- GIVEN INSTRUCTION 1: In the thread about excess oil and the catalytic converter, translate this sentence into Spanish: "From what I've always been told: too much oil means the level could come in contact with the crank which can 'whip' the oil into a froth leading to loss of oil pressure which is kinda bad for bearings."
- GIVEN INSTRUCTION 2: Reproduce the passage of the oil thread from "Too much oil would" to "do the car.", renaming "crank case breather" as "crankcase breather".
- GIVEN INSTRUCTION 3: Condense the paragraph of the oil thread that begins "not really looking to add more" into a short bulleted list that keeps its main facts.

- TEXT:
★ ★ ★ ★
# How does too much oil hurt the cat.?



## frateretto (Dec 19, 2008)

Just curious, as to what actually causes the potential cat. issues - and how for over the capacity does it take to cause damage? An extra 10% causes troubles etc? 
Thanks,


----------



## rajvosa71000 (Jun 9, 2004)

*Re: How does too much oil hurt the cat.? (frateretto)*

Why are you worried about too much oil in your engine at the first place?
I mean, are you planning to put more oil in it than it really needs it? why do that?
Too much oil would end up going through your intake sistem via crank case breather, and eventualy clog up your CAT...since the oil is hot, it might evne burn it up.
That's at least my theory


----------



## frateretto (Dec 19, 2008)

*Re: How does too much oil hurt the cat.? (rajvosa71000)*

not really looking to add more for the fun of it .... gf put too much oil in the car (jug slipped, filled funnel) ... and I need to suck it out, just curious as to what it would actually do the car. 
Also was looking for some level of urgency (how much over-filling does it take to hurt) so I can decide whether I need to do it immediately or if it can wait a day or two.


----------



## BuddyWh (Nov 11, 2006)

*Re: How does too much oil hurt the cat.? (frateretto)*

From what I've always been told: too much oil means the level could come in contact with the crank which can 'whip' the oil into a froth leading to loss of oil pressure which is kinda bad for bearings.
But to answer your question about the cat: excess oil can also blow through the PVC and be burned at very high rate, leading to poisoning of the cat. You can read the whole article in Wikipedia, but here's the important part:

_Quote, originally posted by *Wikipedia* »_Poisoning...
★ ★ ★ ★
- STORED RECORDS:
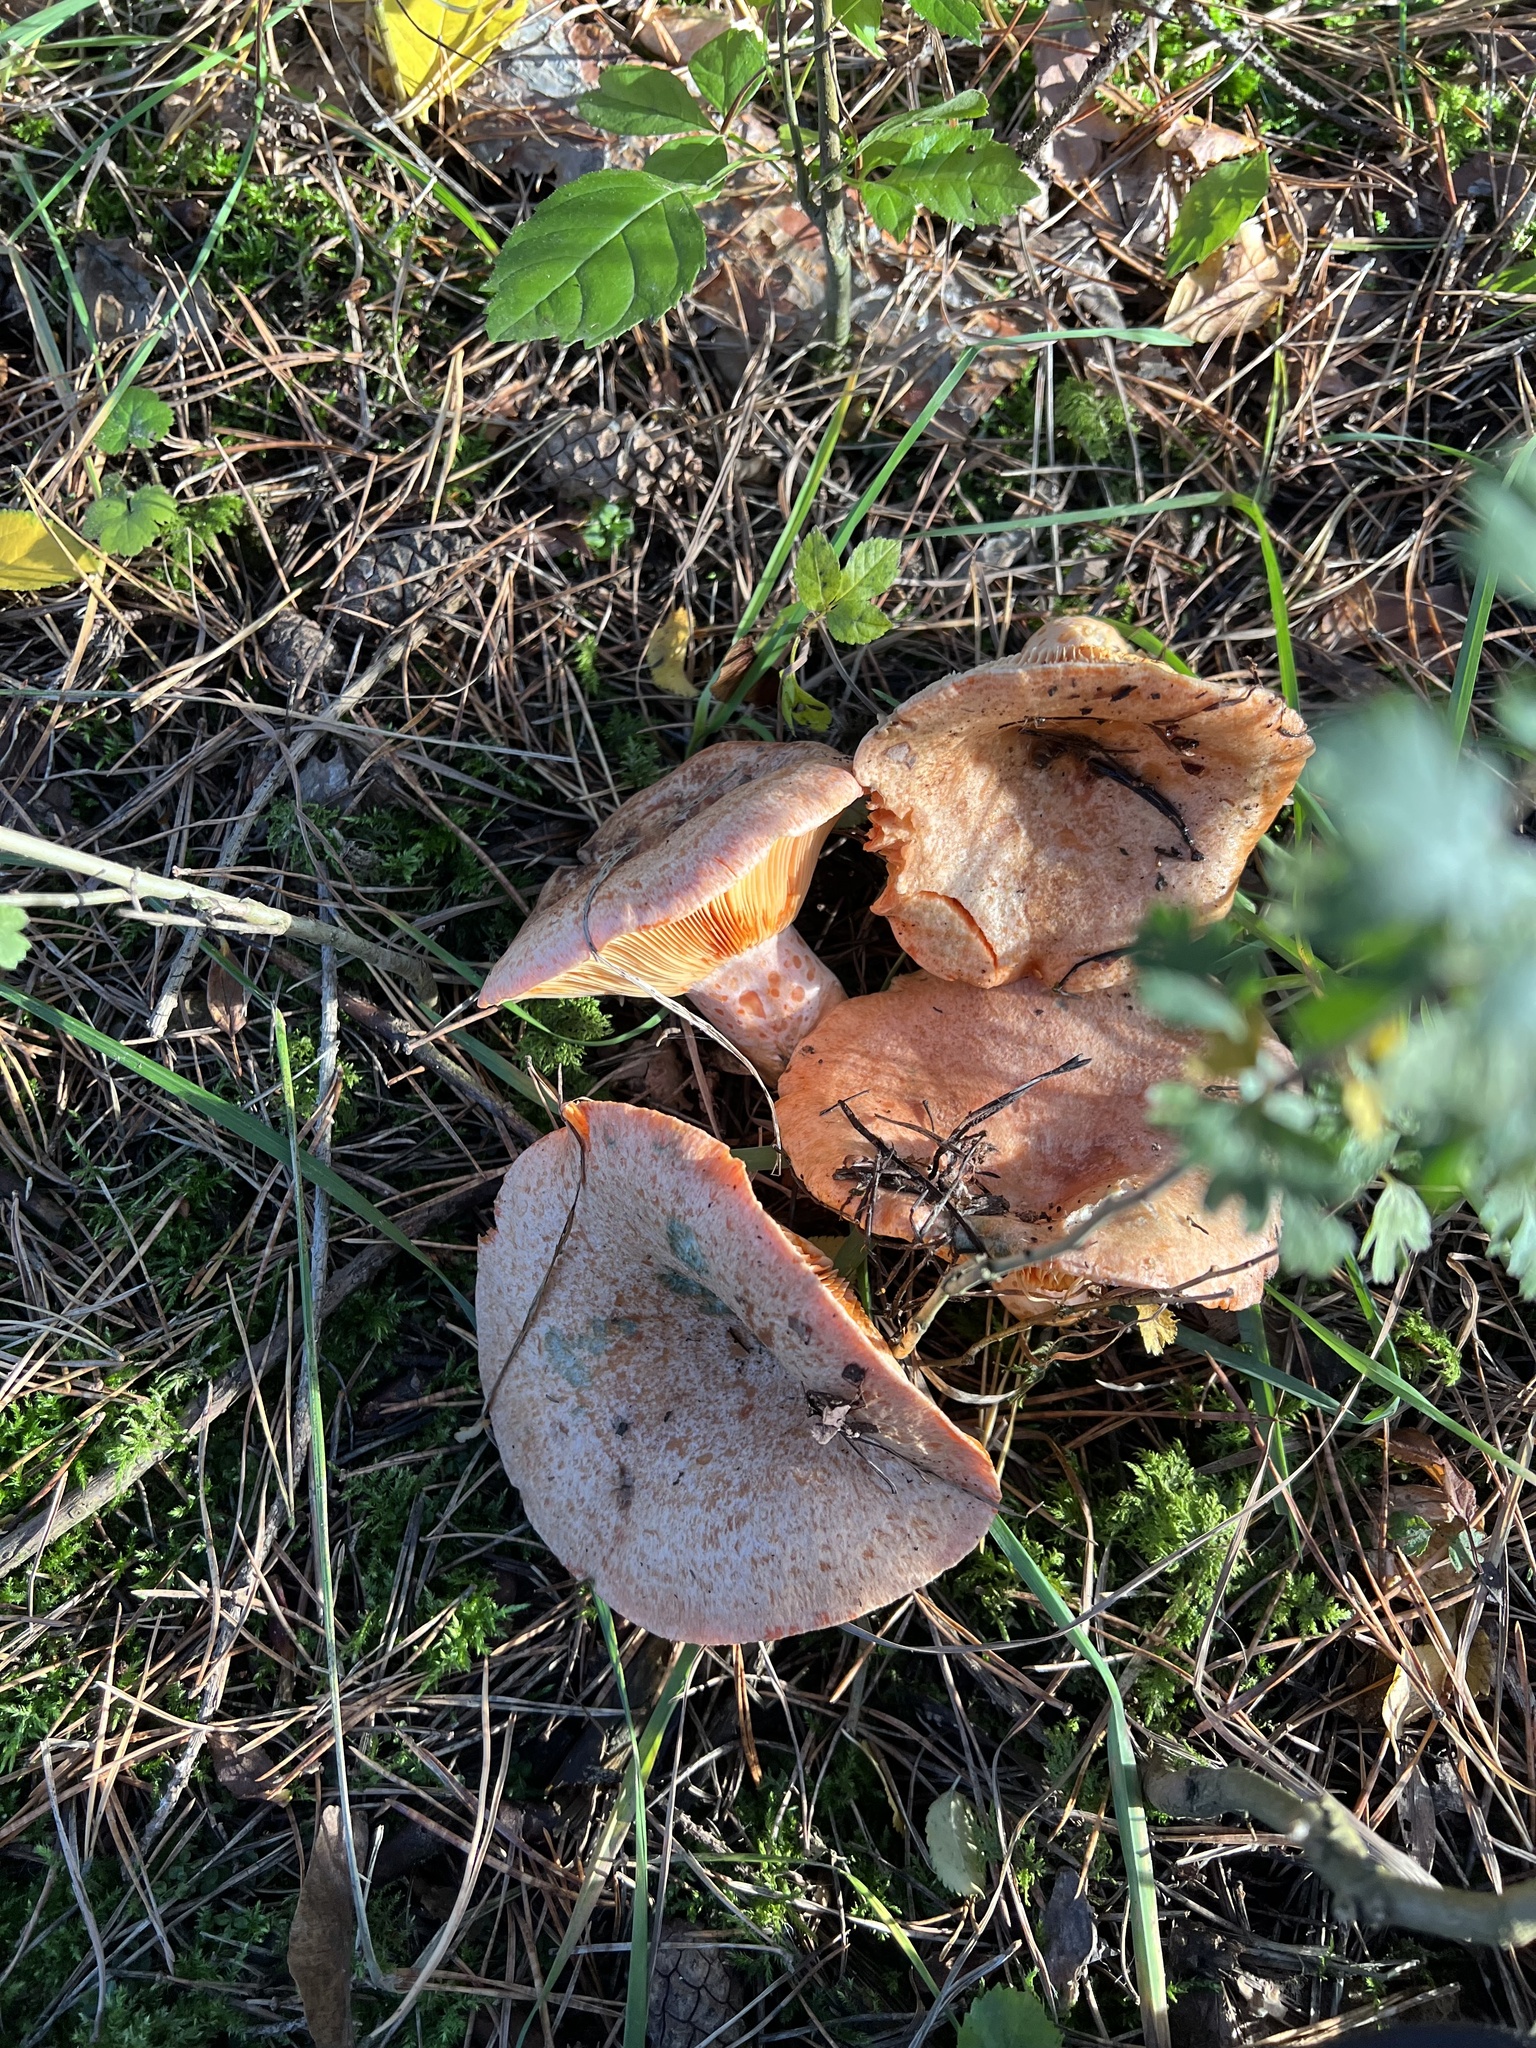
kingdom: Fungi
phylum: Basidiomycota
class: Agaricomycetes
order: Russulales
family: Russulaceae
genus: Lactarius
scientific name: Lactarius deliciosus
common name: Saffron milk-cap
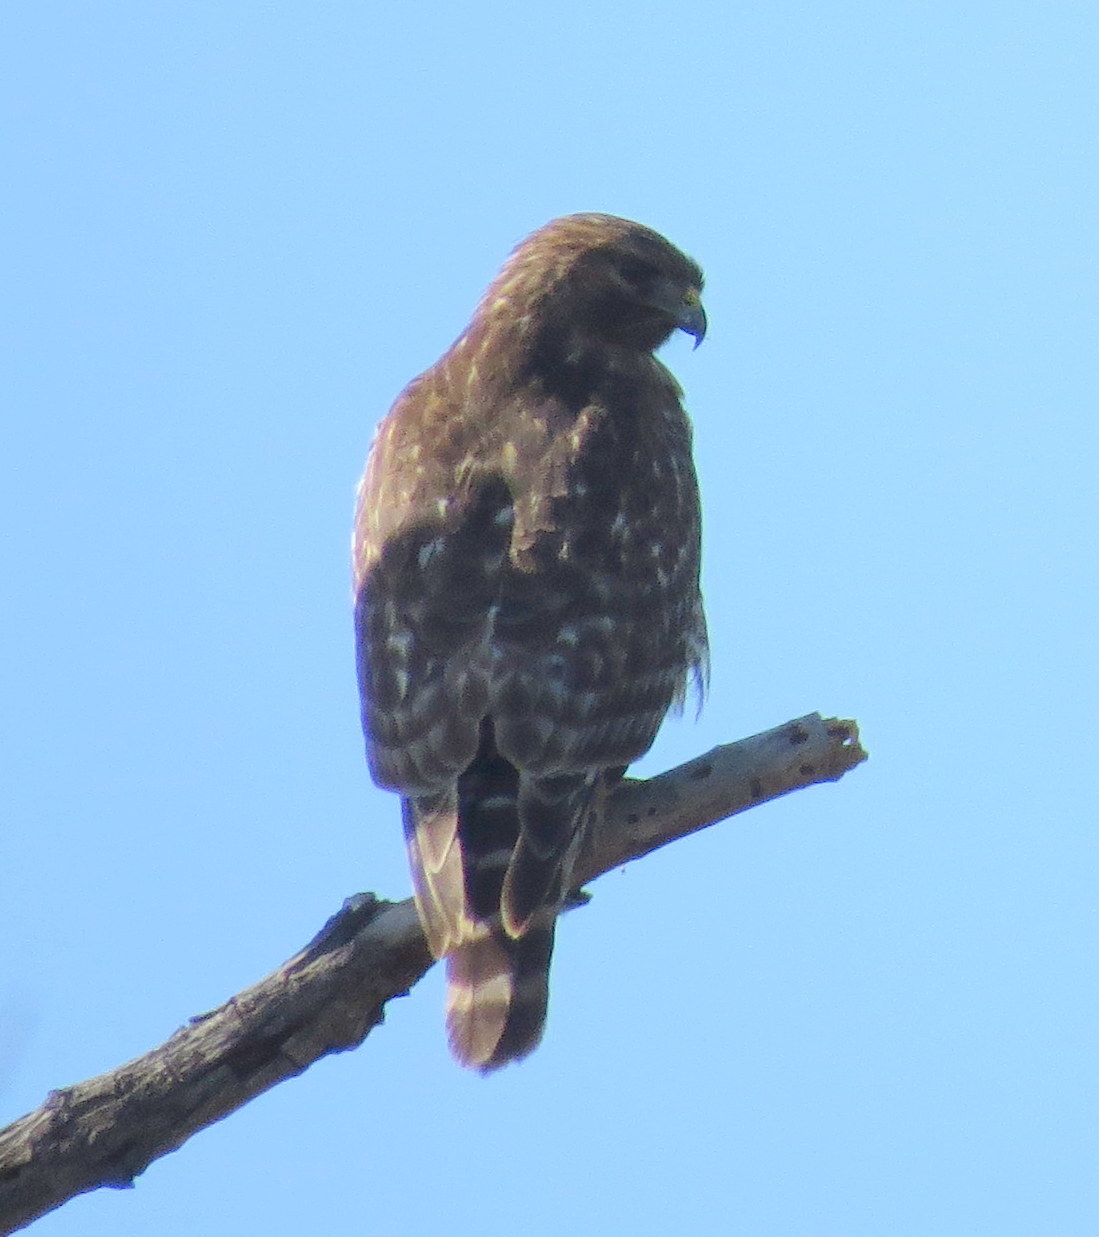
★ ★ ★ ★
- TASK RESPONSE 1: Por lo que siempre me han dicho: demasiado aceite significa que el nivel podría entrar en contacto con el cigüeñal, que puede «batir» el aceite hasta convertirlo en espuma, lo que provoca una pérdida de presión de aceite, cosa bastante mala para los cojinetes.

- TASK RESPONSE 2:
Too much oil would end up going through your intake sistem via crankcase breather, and eventualy clog up your CAT...since the oil is hot, it might evne burn it up.
That's at least my theory


----------



## frateretto (Dec 19, 2008)

*Re: How does too much oil hurt the cat.? (rajvosa71000)*

not really looking to add more for the fun of it .... gf put too much oil in the car (jug slipped, filled funnel) ... and I need to suck it out, just curious as to what it would actually do the car.

- TASK RESPONSE 3:
- The poster is not adding extra oil on purpose.
- The poster's girlfriend overfilled the car when the jug slipped and filled the funnel.
- The extra oil needs to be sucked out.
- The poster wants to know what the excess would actually do to the car.
- The poster also wants to know how much overfilling causes harm, to judge whether removal must happen immediately or can wait a day or two.